Taking calculated risks is about assessing potential gains versus potential losses, and making wise decisions accordingly.”
When you get an out-of-the-box idea or an opportunity arises that would be a departure from your normal way of doing things, your immediate reaction might be to play it safe—to shy away from the idea, or to hesitate to capitalize on the opportunity because it’s new and untried and seems risky. But if you wait too long to decide what to do, the opportunity may pass you by. At times like that, you need to calculate the risk.
It’s not merely a matter of being willing to take risks, because that can also lead to recklessness. Taking calculated risks is about assessing potential gains versus potential losses, and making wise decisions accordingly. You do sometimes need to risk failure for the sake of the potential rewards, but generally there should be a greater probability for a positive outcome than a negative one. The keys are first to understand the odds, and second to do whatever you can to improve them.
Military strategy makes a good analogy. Defensive strategy tends to play it safe. But caution and self-preservation can’t be an army’s only considerations. If they were, that army would never manage to gain new territory. Successful strategies include taking risks, departing from the norm, doing the unexpected, and seizing the moment.
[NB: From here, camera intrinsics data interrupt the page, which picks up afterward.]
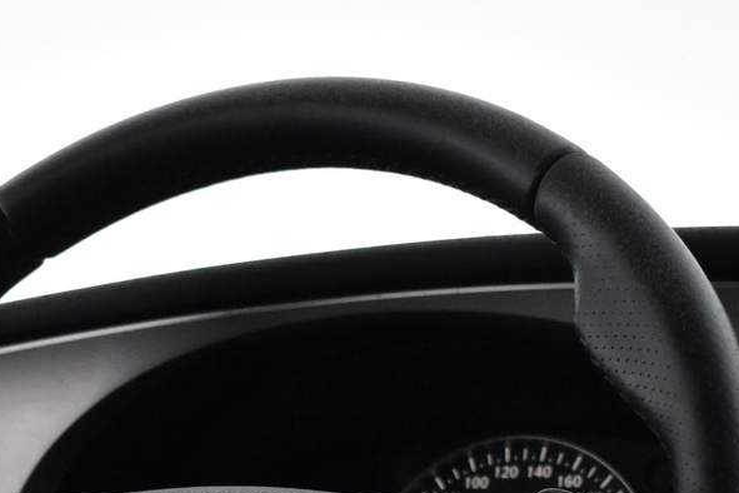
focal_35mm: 127
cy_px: 616
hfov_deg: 16.0
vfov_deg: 10.6
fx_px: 2614
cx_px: 223
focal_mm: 31
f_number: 4.5
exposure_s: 1/80
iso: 3200
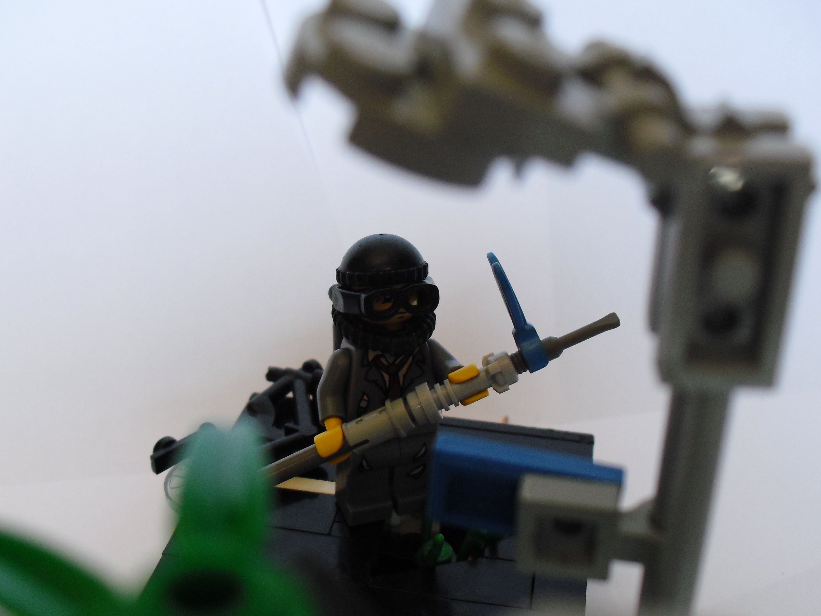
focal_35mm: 43
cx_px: 406
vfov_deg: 33.6
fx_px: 1020
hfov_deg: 43.8
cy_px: 342
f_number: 3.1
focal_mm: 6.3
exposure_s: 1/100
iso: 200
It’s difficult to decide to do something that involves a high degree of risk, even when there is potential for great reward, but life is full of such situations. Here are a few points to keep in mind the next time one comes your way:
Assess the time factor. Few windows of opportunity stay open permanently. Sometimes the choice to pursue or not to pursue a certain opportunity must be made rather quickly, but don’t allow yourself to be pressured into a hasty, ill-advised decision.
Study the situation. Thoroughly and objectively consider the pros and cons, and calculate the odds for success as best you can. Then try to determine what you can do to improve those odds.
Learn from others. Try to find accounts of others who have taken similar risks, and examine why they succeeded or failed.
Don’t abandon common sense—risk-taking is not about abandoning common sense. Be willing to take action. You can’t afford to be impulsive, but you also can’t wait for everything to be perfect and risk-free; you need to be prepared to commit when the time is right, to seize the day.
If a seemingly golden opportunity should come your way and all the essential puzzle pieces are in place, it could very well be your time to take the risk. Such calculated risks can become the gateway to your success.